***
— И что мне с тобой делать, человек? — ментальная модель плавбазы вновь обошла приспособленный под операционный стол пустой контейнер. Человек не ответил. Сложно отвечать, когда ты без сознания и имеешь сильный некомплект конечностей и органов. «Память Кирова» задумчиво погладила кончик своего носа, параллельно с этим действием прогоняя через ядро петабайты справочной литературы, документальных записей, учебников и фильмов по медицине. Это у Тумана поломки исправляют рембазы или плавбазы, а у человеков ремонтом занимается специальная каста обученных индивидов, разбитая на сотни подпрофессий и субспециальностей. Если бы у Туманного флота на каждый тип ремонта и обслуживания требовался отдельный специализированный рабочий, то боевых бы просто не осталось. Ментальная модель, закончив первичную обработку данных, слегка прикрыла глаза, формируя необходимый набор инструментов из активного наномата, а после, окатив бессознательное недотело человека дезинфицирующим раствором, приступила к работе.***
Сознание вернулось рывком. Вот меня не было. А вот я стал. Забавно… Раз меня не было — откуда я знаю этот факт? Попытка развернуть вопрос вширь отозвалась острой вспышкой боли, пронзившей мозг от лба до затылка. И сознание почти ушло. Почти. Что-то не давало окончательно нырнуть в то Великое Ничто, что так неохотно, но, всё же, выпустило меня из своего плена. И боль — хоть и заметно стихла, но продолжает царапать мозги. И вот это странно: нет в них нервных болевых окончаний, тупо нечему испытывать боль. Мистика, мать её в качель. Мысли текли вяло, неторопливо, односложно. Впрочем, откуда им взяться, если нет информации, поступающей снаружи? Нечего обрабатывать, вот и буксует сознание в полуспящем режиме. Ничего не слышу, ничего не вижу, и сказать ничего не могу — кажется, тупо нечем говорить…***
Лишённое всех внешних источников информации, к которым можно было бы привязать хоть какую-то систему отсчёта, сознание болталось как-то самое в проруби, не в силах ни уйти на покой, ни выйти на привычные мощности. И с памятью какая-то ерунда творится: почти ничего не помню. Ни кто я есть, ни откуда я, весь такой непонятный, взялся, ни где я нахожусь и что со мной происходит. Любая попытка копнуть поглубже натыкалась на огненную стену колючей боли, расцветающей маленьким, но очень злым солнышком в мозгах. Сколько такое состояние длилось, не знаю.
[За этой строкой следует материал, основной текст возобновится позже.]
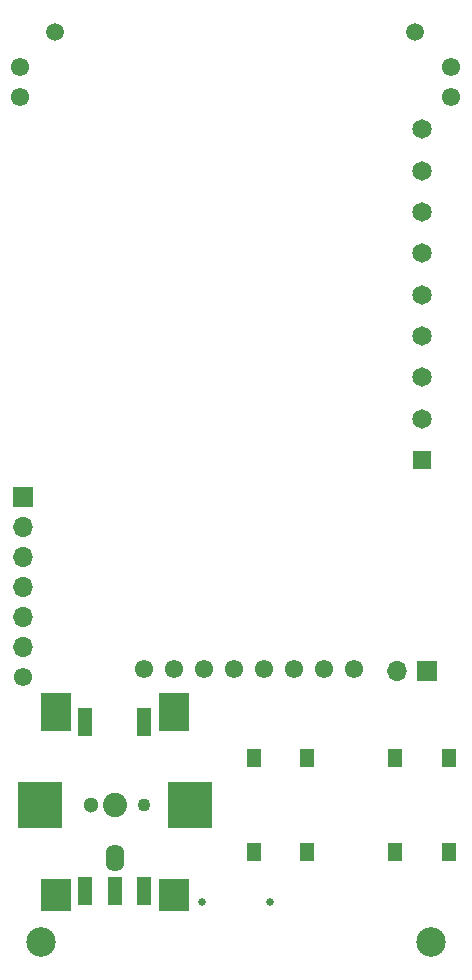
<source format=gbr>
%TF.GenerationSoftware,KiCad,Pcbnew,8.0.6*%
%TF.CreationDate,2024-11-14T19:13:27+01:00*%
%TF.ProjectId,AxxSolder,41787853-6f6c-4646-9572-2e6b69636164,rev?*%
%TF.SameCoordinates,Original*%
%TF.FileFunction,Soldermask,Top*%
%TF.FilePolarity,Negative*%
%FSLAX46Y46*%
G04 Gerber Fmt 4.6, Leading zero omitted, Abs format (unit mm)*
G04 Created by KiCad (PCBNEW 8.0.6) date 2024-11-14 19:13:27*
%MOMM*%
%LPD*%
G01*
G04 APERTURE LIST*
%ADD10C,1.500000*%
%ADD11C,1.550000*%
%ADD12R,1.300000X1.550000*%
%ADD13C,2.500000*%
%ADD14C,1.300000*%
%ADD15C,2.050000*%
%ADD16O,1.550000X2.300000*%
%ADD17C,1.100000*%
%ADD18R,1.300000X2.400000*%
%ADD19R,3.750000X4.000000*%
%ADD20R,2.500000X3.200000*%
%ADD21R,2.500000X2.700000*%
%ADD22R,1.650000X1.650000*%
%ADD23C,1.650000*%
%ADD24R,1.700000X1.700000*%
%ADD25O,1.700000X1.700000*%
%ADD26C,0.650000*%
G04 APERTURE END LIST*
D10*
%TO.C,TFT1*%
X165220000Y-69950000D03*
X195700000Y-69950000D03*
%TD*%
D11*
%TO.C,J7*%
X172720000Y-123900000D03*
X175260000Y-123900000D03*
X177800000Y-123900000D03*
X180340000Y-123900000D03*
X182880000Y-123900000D03*
X185420000Y-123900000D03*
X187960000Y-123900000D03*
X190500000Y-123900000D03*
%TD*%
D12*
%TO.C,S3*%
X198500000Y-131425000D03*
X194000000Y-131425000D03*
X198500000Y-139375000D03*
X194000000Y-139375000D03*
%TD*%
D13*
%TO.C,H2*%
X197000000Y-147000000D03*
%TD*%
D14*
%TO.C,U2*%
X168250000Y-135400000D03*
D15*
X170250000Y-135400000D03*
D16*
X170250000Y-139900000D03*
D17*
X172750000Y-135400000D03*
D18*
X167750000Y-142700000D03*
X170250000Y-142700000D03*
X172750000Y-142700000D03*
X167750000Y-128400000D03*
X172750000Y-128400000D03*
D19*
X163875000Y-135400000D03*
D20*
X165250000Y-127500000D03*
D21*
X165250000Y-143050000D03*
D20*
X175250000Y-127500000D03*
D21*
X175250000Y-143050000D03*
D19*
X176625000Y-135400000D03*
%TD*%
D11*
%TO.C,TP13*%
X162500000Y-124550000D03*
%TD*%
D12*
%TO.C,S2*%
X186500000Y-131425000D03*
X182000000Y-131425000D03*
X186500000Y-139375000D03*
X182000000Y-139375000D03*
%TD*%
D13*
%TO.C,H1*%
X164000000Y-147000000D03*
%TD*%
D22*
%TO.C,J2*%
X196250000Y-106200000D03*
D23*
X196250000Y-102700000D03*
X196250000Y-99200000D03*
X196250000Y-95700000D03*
X196250000Y-92200000D03*
X196250000Y-88700000D03*
X196250000Y-85200000D03*
X196250000Y-81700000D03*
X196250000Y-78200000D03*
%TD*%
D24*
%TO.C,J3*%
X196675000Y-124100000D03*
D25*
X194135000Y-124100000D03*
%TD*%
D24*
%TO.C,J4*%
X162500000Y-109310000D03*
D25*
X162500000Y-111850000D03*
X162500000Y-114390000D03*
X162500000Y-116930000D03*
X162500000Y-119470000D03*
X162500000Y-122010000D03*
%TD*%
D26*
%TO.C,J1*%
X183390000Y-143647000D03*
X177610000Y-143647000D03*
%TD*%
D11*
%TO.C,J6*%
X198750000Y-72925000D03*
X198750000Y-75465000D03*
%TD*%
%TO.C,J5*%
X162250000Y-72925000D03*
X162250000Y-75465000D03*
%TD*%
M02*

</source>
Может, год, а может, пару минут — в состоянии сенсорной депривации время — самая неэффективная и неуловимая эфемерная конструкция. Но всё заканчивается, закончилась и пытка безчувствием. И в один прекрасный момент в сознание вторгся яркий, выжигающий всё поток света…***
Ментальная модель плавучей базы «Память Кирова» не раз и не два готова была опустить руки, сдаться и утилизировать некомплектного человека, никак не желающего выйти из комы. Впрочем, сама персонификация твёрдо знала: отчаяние, желание бросить всё — это лишь результаты работы эмулятора эмоций. Несовершенного, глючного, только-только подбирающегося к пре-альфа-билду. Стукнуть бы по голове Акаси хорошим таким разводным ключом, за слив в ОТС сырых, толком не испытанных исходников… Да поздно уже, растащили, адаптировали, встроили в систему, а Верховный флагман обнуление, как располагающая нулевыми уровнями допуска к директивам Адмиралтейского Кода, делать наотрез отказалась. Экспериментальная инъекция номер 219.02-00014.21/6 полностью адаптировалась в сильно усечённом теле человека, о чём свидетельствовало лёгкое полусекундное свечение в близко подходящих к поверхности кожи кровеносных сосудах. «Три… Два…» — отсчитывала ментальная модель про себя, — «Один… Ну же!» И, словно услышав её немой крик, тело вздрогнуло, забилось в фиксирующих ремнях, на миг распахнуло глаза — и, тут же их крепко зажмурив, затихло. Персонификация сверилась с показаниями сканеров — активность мозга повышается, электрическая активность нейронов приходит в норму. «Память Кирова» с азартом потёрла руки: наконец-то! Тело вздрогнуло, раскрыло рот, язык облизал почерневшие, спёкшиеся губы. И что-то прохрипело. Плавбазе пришлось задействовать десяток алгоритмов дешифровки, чтобы вычленить из сухого хрипа, перемежаемого кашлем и клокотанием, всего два осмысленных слова: — Я… живой?